Go through the material below, tally each line containing "exerted", and write the tally alone.

* * *

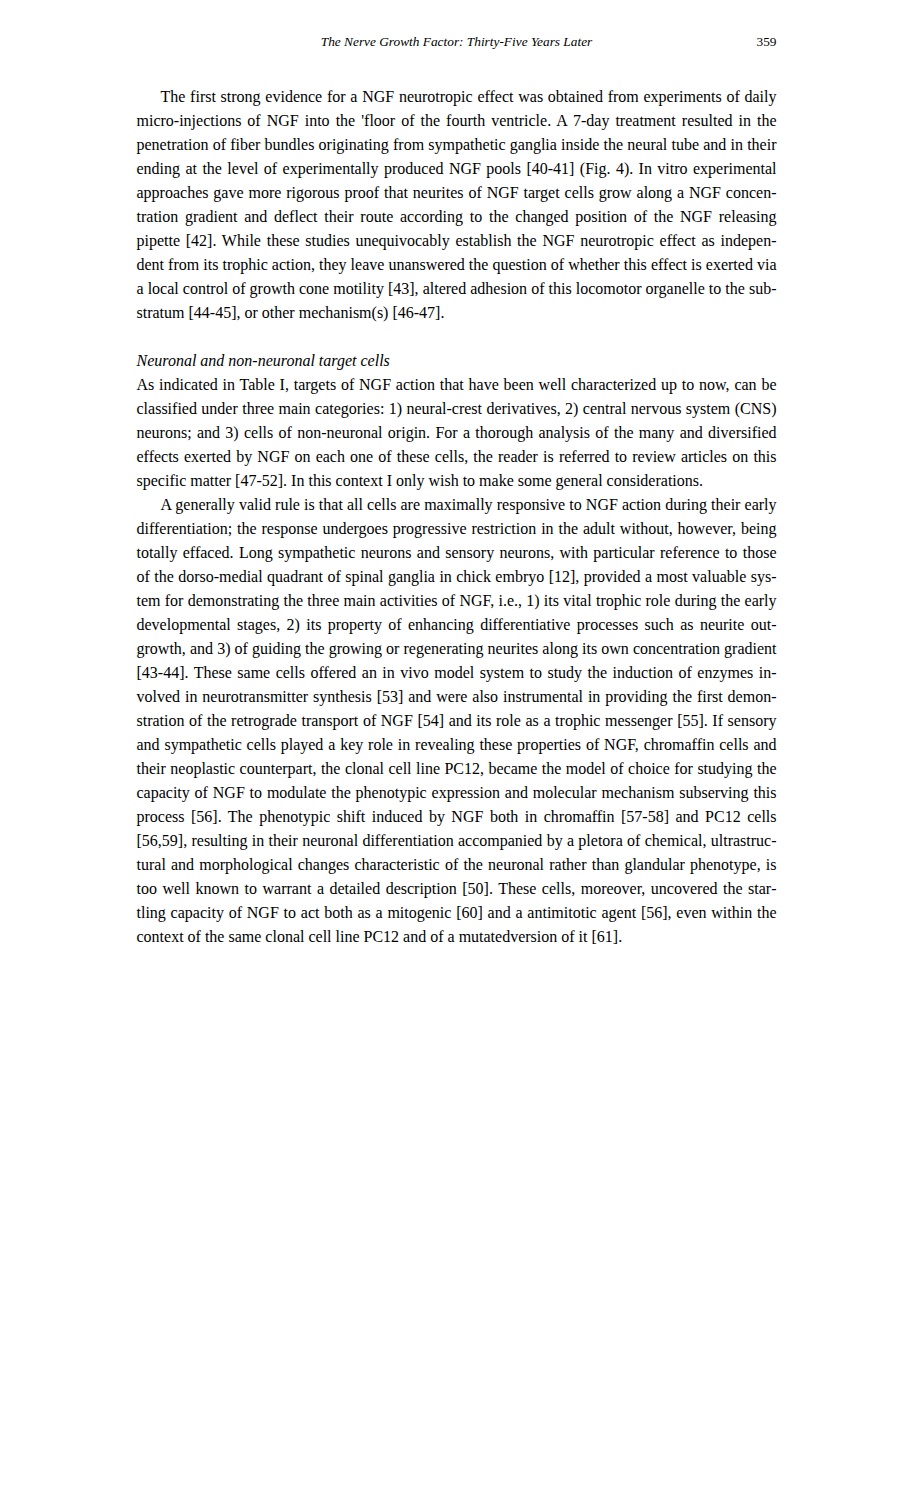The Nerve Growth Factor: Thirty-Five Years Later 359
The first strong evidence for a NGF neurotropic effect was obtained from experiments of daily micro-injections of NGF into the 'floor of the fourth ventricle. A 7-day treatment resulted in the penetration of fiber bundles originating from sympathetic ganglia inside the neural tube and in their ending at the level of experimentally produced NGF pools [40-41] (Fig. 4). In vitro experimental approaches gave more rigorous proof that neurites of NGF target cells grow along a NGF concentration gradient and deflect their route according to the changed position of the NGF releasing pipette [42]. While these studies unequivocably establish the NGF neurotropic effect as independent from its trophic action, they leave unanswered the question of whether this effect is exerted via a local control of growth cone motility [43], altered adhesion of this locomotor organelle to the substratum [44-45], or other mechanism(s) [46-47].
Neuronal and non-neuronal target cells
As indicated in Table I, targets of NGF action that have been well characterized up to now, can be classified under three main categories: 1) neural-crest derivatives, 2) central nervous system (CNS) neurons; and 3) cells of non-neuronal origin. For a thorough analysis of the many and diversified effects exerted by NGF on each one of these cells, the reader is referred to review articles on this specific matter [47-52]. In this context I only wish to make some general considerations.
A generally valid rule is that all cells are maximally responsive to NGF action during their early differentiation; the response undergoes progressive restriction in the adult without, however, being totally effaced. Long sympathetic neurons and sensory neurons, with particular reference to those of the dorso-medial quadrant of spinal ganglia in chick embryo [12], provided a most valuable system for demonstrating the three main activities of NGF, i.e., 1) its vital trophic role during the early developmental stages, 2) its property of enhancing differentiative processes such as neurite outgrowth, and 3) of guiding the growing or regenerating neurites along its own concentration gradient [43-44]. These same cells offered an in vivo model system to study the induction of enzymes involved in neurotransmitter synthesis [53] and were also instrumental in providing the first demonstration of the retrograde transport of NGF [54] and its role as a trophic messenger [55]. If sensory and sympathetic cells played a key role in revealing these properties of NGF, chromaffin cells and their neoplastic counterpart, the clonal cell line PC12, became the model of choice for studying the capacity of NGF to modulate the phenotypic expression and molecular mechanism subserving this process [56]. The phenotypic shift induced by NGF both in chromaffin [57-58] and PC12 cells [56,59], resulting in their neuronal differentiation accompanied by a pletora of chemical, ultrastructural and morphological changes characteristic of the neuronal rather than glandular phenotype, is too well known to warrant a detailed description [50]. These cells, moreover, uncovered the startling capacity of NGF to act both as a mitogenic [60] and a antimitotic agent [56], even within the context of the same clonal cell line PC12 and of a mutatedversion of it [61].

* * *

◆ **Task solution**:
2